Resilient Communities for America: Local Officials on Climate, Clean Energy and Extreme Weather

Posted by on June 20, 2013 in Blog, Coastal Resilience | 0 comments

Resilient Communities for AmericaMichael Bloomberg got the big headlines for his big plans to make New York City more resilient to climate, sea level rise, and storms, but more and more local officials are taking action as well. Climate resilience is not just a buzzword, but a new necessity for local planners and elected officials.

Now, a new campaign is developing to mobilize local leadership on resiliency. Resilient Communities for America was just launched, with some 51 mayors and county leaders from across the country as signatories to a new “agreement” on climate preparedness, energy security, infrastructure renewal, and economic prosperity. The campaign chair is Mayor Kevin Johnson from Sacramento, CA. According to the organization’s website, the campaign’s immediate goals are to:

  • Secure a leadership commitment to address community resilience from 200 local elected official signatories in the first 12 months after the campaign launches in June 2013, and 1,000 by 2015.
  • Secure greater state and federal funding, support, and collaboration with local governments to support local initiatives on resilience and preparedness, infrastructure renewal, and energy security.
  • Measurably improve the resilience of all communities that participate in the campaign.

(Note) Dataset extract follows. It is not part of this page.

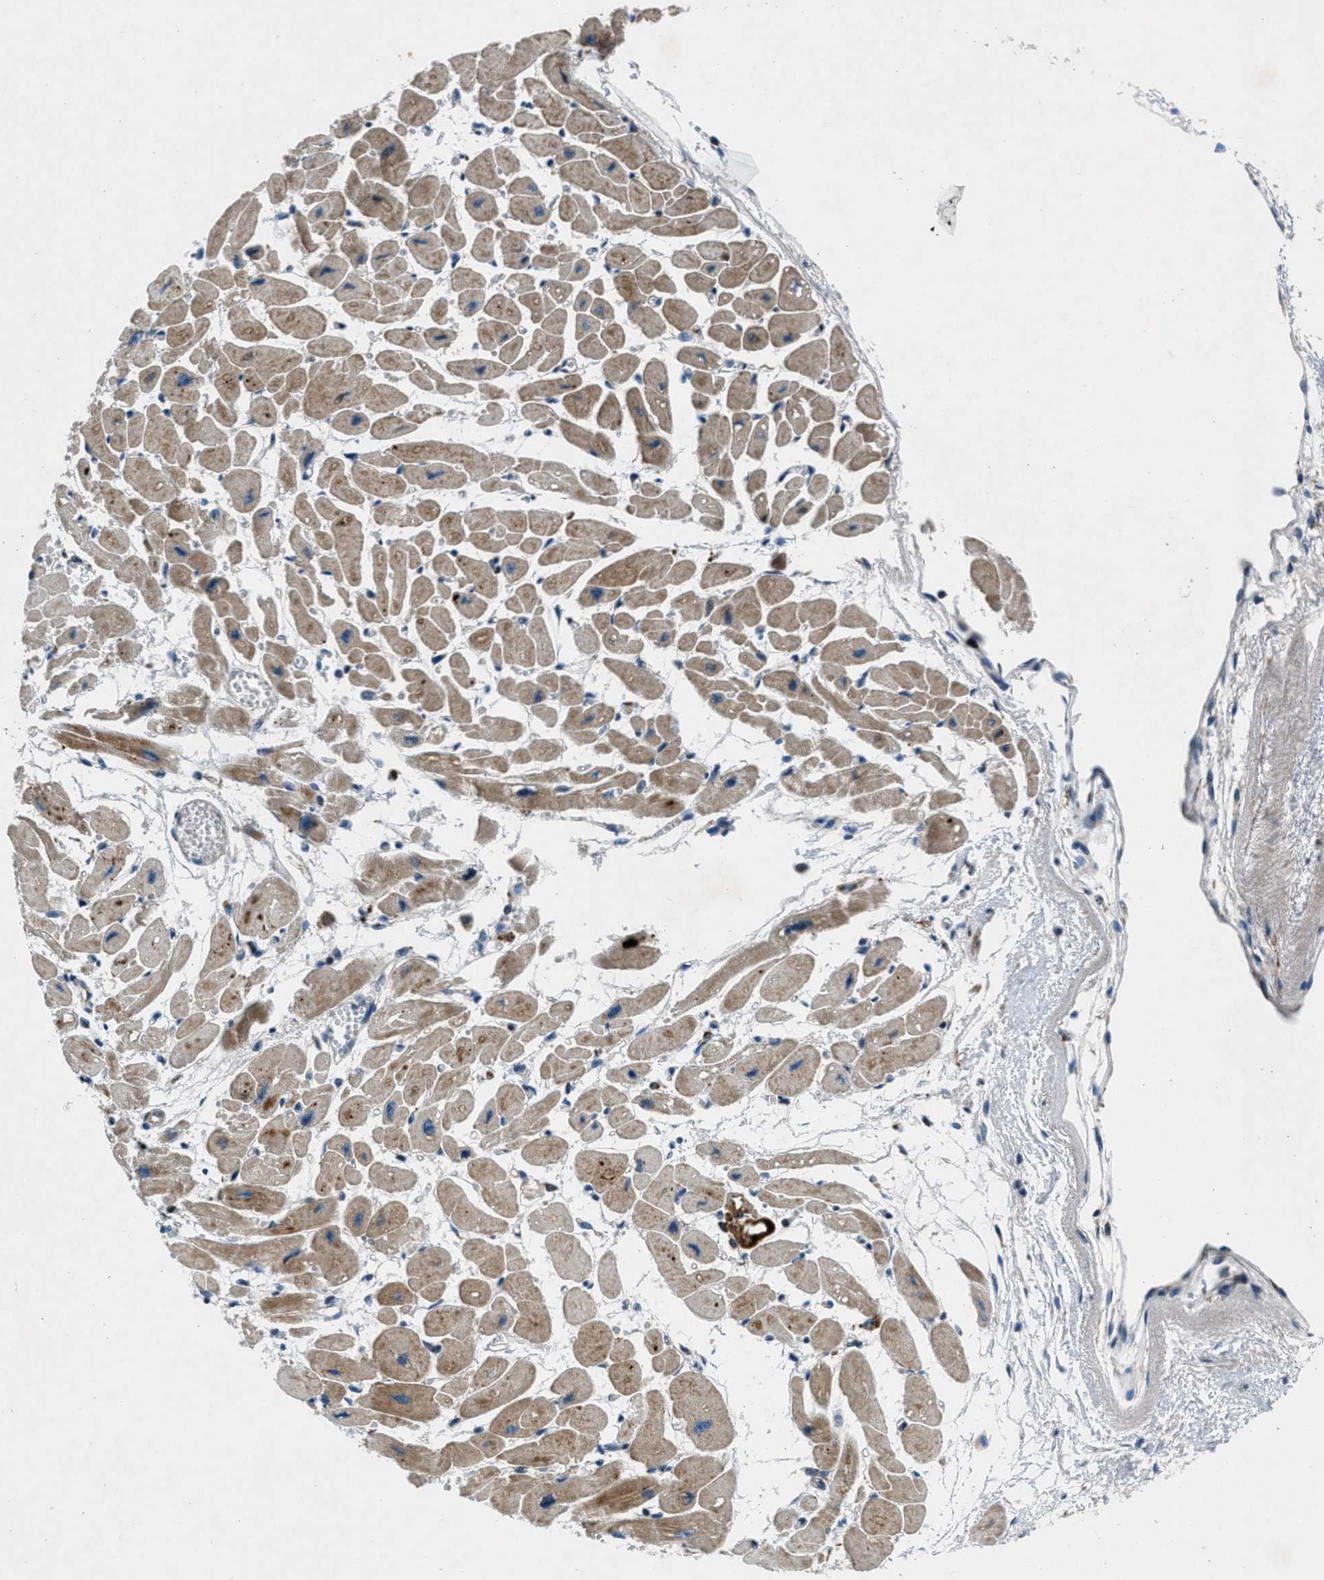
{"staining": {"intensity": "moderate", "quantity": ">75%", "location": "cytoplasmic/membranous"}, "tissue": "heart muscle", "cell_type": "Cardiomyocytes", "image_type": "normal", "snomed": [{"axis": "morphology", "description": "Normal tissue, NOS"}, {"axis": "topography", "description": "Heart"}], "caption": "Normal heart muscle displays moderate cytoplasmic/membranous positivity in about >75% of cardiomyocytes The protein of interest is stained brown, and the nuclei are stained in blue (DAB IHC with brightfield microscopy, high magnification)..", "gene": "CLEC2D", "patient": {"sex": "female", "age": 54}}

Their approach appears to be one of the first broadly organized efforts on community climate resilience — to include both mitigation and adaptation — and one that is likely to be quite politically potent.  Adaptation measures for climate impacts and fixes to infrastructure problems are very localized concerns — and very expensive. However, as more communities in more Congressional districts are faced with more serious challenges, we can only hope that more pressure will build on Congress to provide broad funding for community-based resilience efforts.  At the moment, however,  Congress pays far more in disaster damages than resilience investment.

Any locally-elected official can sign — in an official capacity on behalf of their jurisdiction or in an individual capacity as an endorsement of the campaign. The online platform is clearly in the early stages of development, but we’ll be interested to see how the campaign rolls out this summer. This is a campaign that has great potential.